Begin with developing a retention and disposition program for current records. Once that is in place, you can focus on disposition of older, legacy records. Here is a five-step approach to implementing a records disposition program for those older records:

  • Step one: data gathering. Conduct stakeholder interviews to define the data points for records characterization and assess the organization’s risk tolerance. Identify the level of metadata that is available, as well as the scope and content of the firm’s data repositories. Then collect information and metadata about the records, as is available.
  • Step two: analysis. Review the collected data against classification opportunities (e.g., bulk classification against a retention schedule, risk tolerance thresholds approach, etc.). Then develop your business case for the program. This should include data storage savings, e-discovery cost avoidance, risk and exposure reductions, and other potential ROI.
  • Step three: define disposition strategy. Document the process you plan to follow and secure the necessary approvals. Identify and allocate the resources to support the effort, socialize the disposition program components with the key stakeholders, and conduct a targeted exercise to illustrate an actual disposition in accordance with the newly defined program. The key is to start with something!
  • Step four: records characterization. Divide the legacy backfile materials into groups for further evaluation and due diligence. Develop records characterization criteria based on the organization’s defined risk tolerance (e.g., date created, last accessed date, departed authors, etc.). Prioritize some “quick win” opportunities for the program so you can get off to a good start.
  • Step five: execute. Identify records eligible for disposition, secure approvals per the newly defined process, determine the appropriate destruction method, prepare documentation for the disposed materials and then execute destruction of the identified records. Update your records management systems to notate the disposition activity, as appropriate, and complete the workflow by attaching a destruction certificate with the internal documentation.

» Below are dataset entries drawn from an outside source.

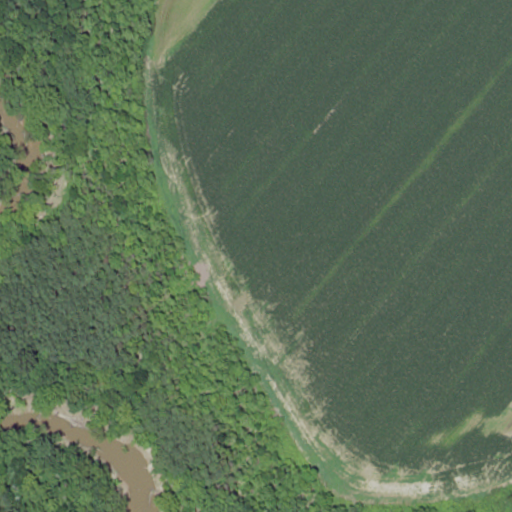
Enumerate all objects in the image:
river: (48, 305)
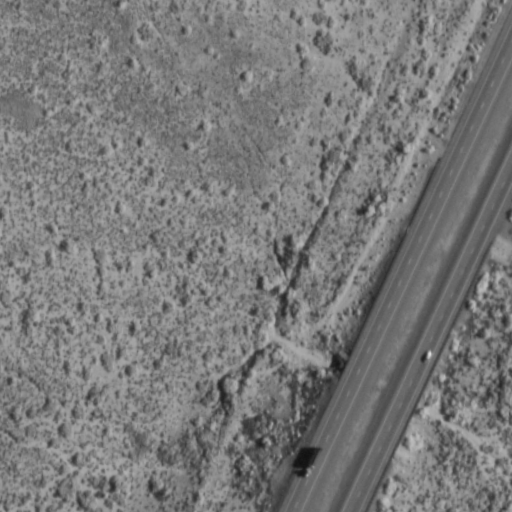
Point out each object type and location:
road: (401, 273)
road: (430, 336)
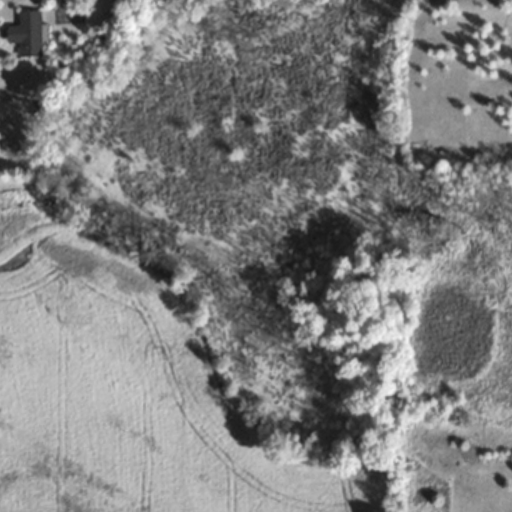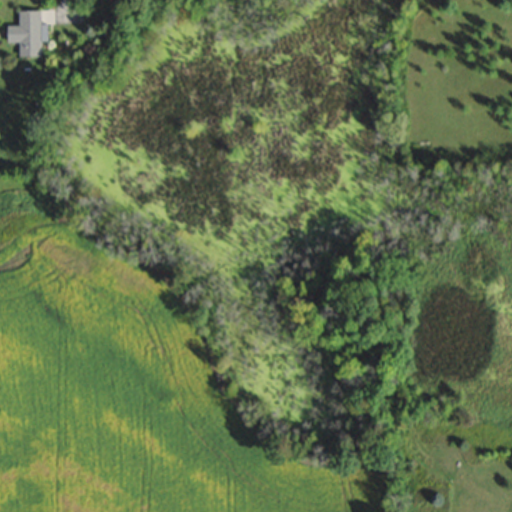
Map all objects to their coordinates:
building: (26, 32)
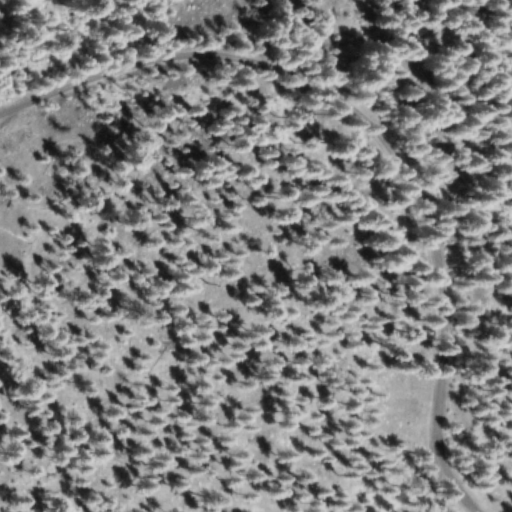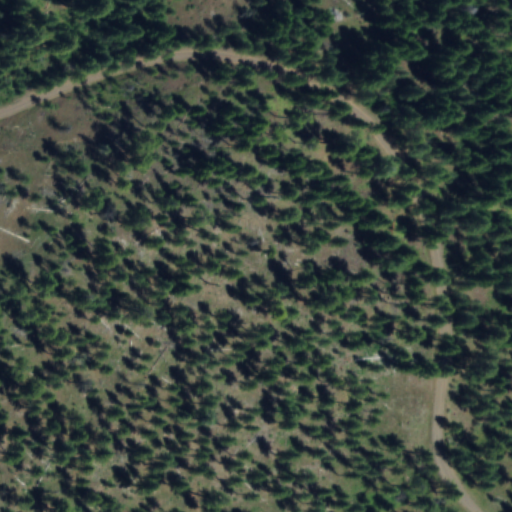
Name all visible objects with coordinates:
road: (374, 132)
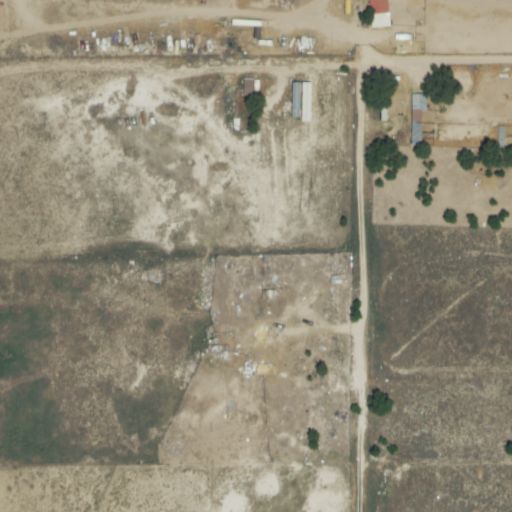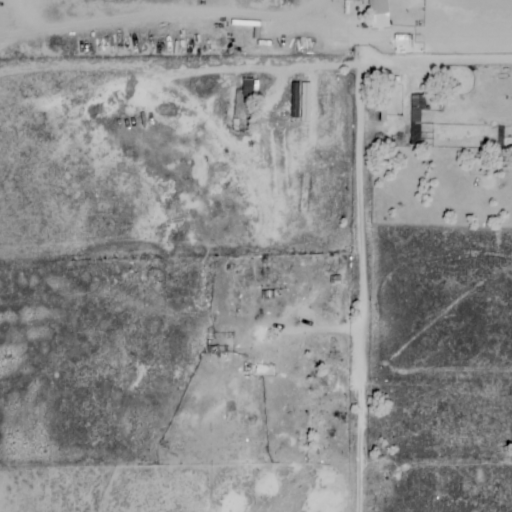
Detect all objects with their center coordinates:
building: (377, 13)
road: (386, 70)
building: (247, 87)
building: (415, 117)
road: (375, 291)
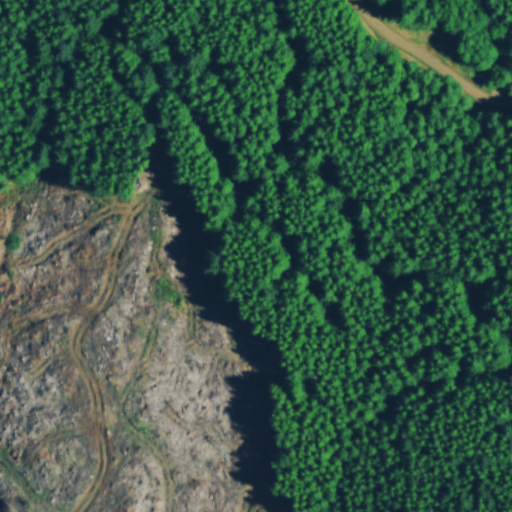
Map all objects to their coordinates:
road: (432, 56)
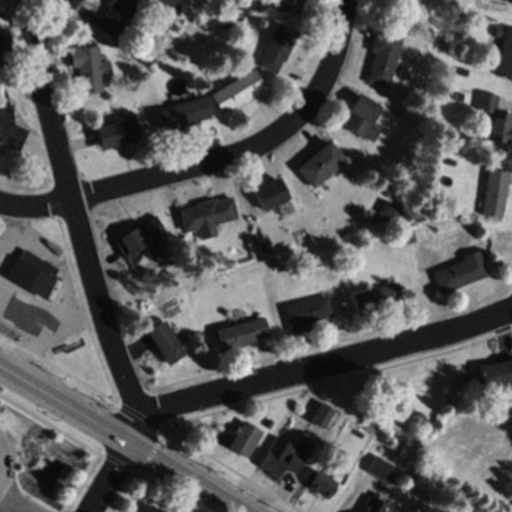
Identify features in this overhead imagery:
building: (11, 1)
building: (168, 2)
building: (511, 2)
building: (17, 3)
building: (161, 3)
building: (511, 3)
building: (177, 4)
building: (286, 6)
building: (289, 6)
building: (114, 15)
building: (109, 26)
building: (2, 39)
building: (4, 46)
building: (276, 46)
building: (272, 49)
building: (504, 49)
building: (501, 51)
building: (382, 56)
building: (146, 59)
building: (378, 60)
building: (89, 67)
building: (89, 68)
building: (461, 70)
building: (236, 90)
building: (233, 92)
building: (458, 95)
building: (182, 114)
building: (179, 115)
building: (362, 117)
building: (493, 118)
building: (359, 119)
building: (487, 120)
building: (7, 129)
building: (9, 129)
building: (116, 132)
building: (114, 135)
road: (216, 161)
building: (315, 164)
building: (320, 164)
building: (270, 192)
building: (493, 192)
building: (489, 193)
building: (267, 196)
road: (76, 207)
building: (283, 208)
building: (389, 208)
building: (381, 214)
building: (207, 215)
building: (203, 218)
building: (135, 239)
building: (141, 239)
building: (460, 271)
building: (31, 273)
building: (455, 273)
building: (25, 275)
building: (377, 298)
building: (372, 300)
building: (15, 308)
building: (304, 313)
building: (301, 314)
building: (239, 333)
building: (238, 335)
building: (164, 341)
building: (161, 343)
road: (328, 364)
building: (495, 374)
road: (136, 426)
building: (357, 432)
building: (314, 433)
road: (125, 436)
building: (243, 437)
building: (239, 439)
building: (280, 456)
building: (281, 457)
building: (380, 467)
road: (110, 475)
building: (320, 482)
building: (368, 503)
building: (371, 503)
road: (13, 504)
building: (151, 508)
building: (145, 509)
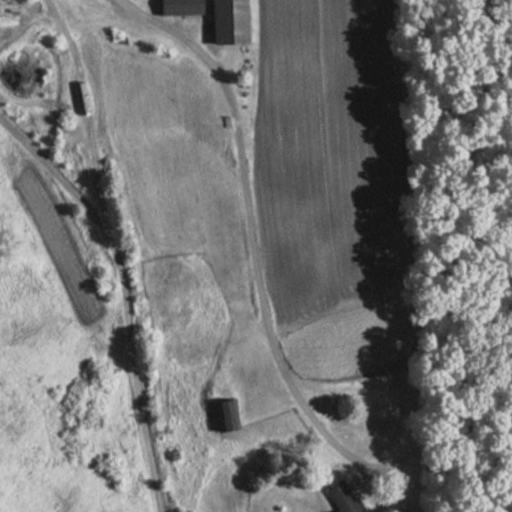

Disposition vs. Knowledge Management

For those of us who work in or with law firms, there is an important tension that must be acknowledged. Law firms, with an objective to dispose legacy records must overcome the tension by some lawyers and practice groups who want to keep them “just in case,” because they often use legacy documents as a rich knowledge repository to create new work product. In some ways, these two goals are at cross purposes: records disposition seeks to identify, assess and eliminate data from the firm’s systems; knowledge management seeks to identify, assess and retain data from the same systems.

The lack of a mature knowledge management process can result in “over-retention” of client representation records, which exacerbates the records disposition challenge. The answer is to determine specific criteria for what constitutes value-added knowledge, so you can identify content worthy of being retained. These documents should be scrubbed of client/matter specifics to avoid conflict with the retention and disposition policy and filed into practice-specific designated workspaces that are not subject to routine disposition policies.



In the end, a records disposition program will only be successful if you are able to secure buy-in at the highest level of the firm. Sell the program internally by pointing your colleagues to the risk of data breaches and remind them that none of us want to be the next firm on the front page of the Wall Street Journal because dated client records were accessed when they should have otherwise been disposed. Define the real costs to maintain the constant growth of electronic storage if there is no end in sight to records retention.

Perhaps most of all, start with small steps, but get started somewhere and show some progress. Once lawyers realize they do not actually need access to all of those records from every matter, they will be more willing to let them go — and let you get on with the job of managing the firm’s records by applying a smarter approach to what you keep and what you delete.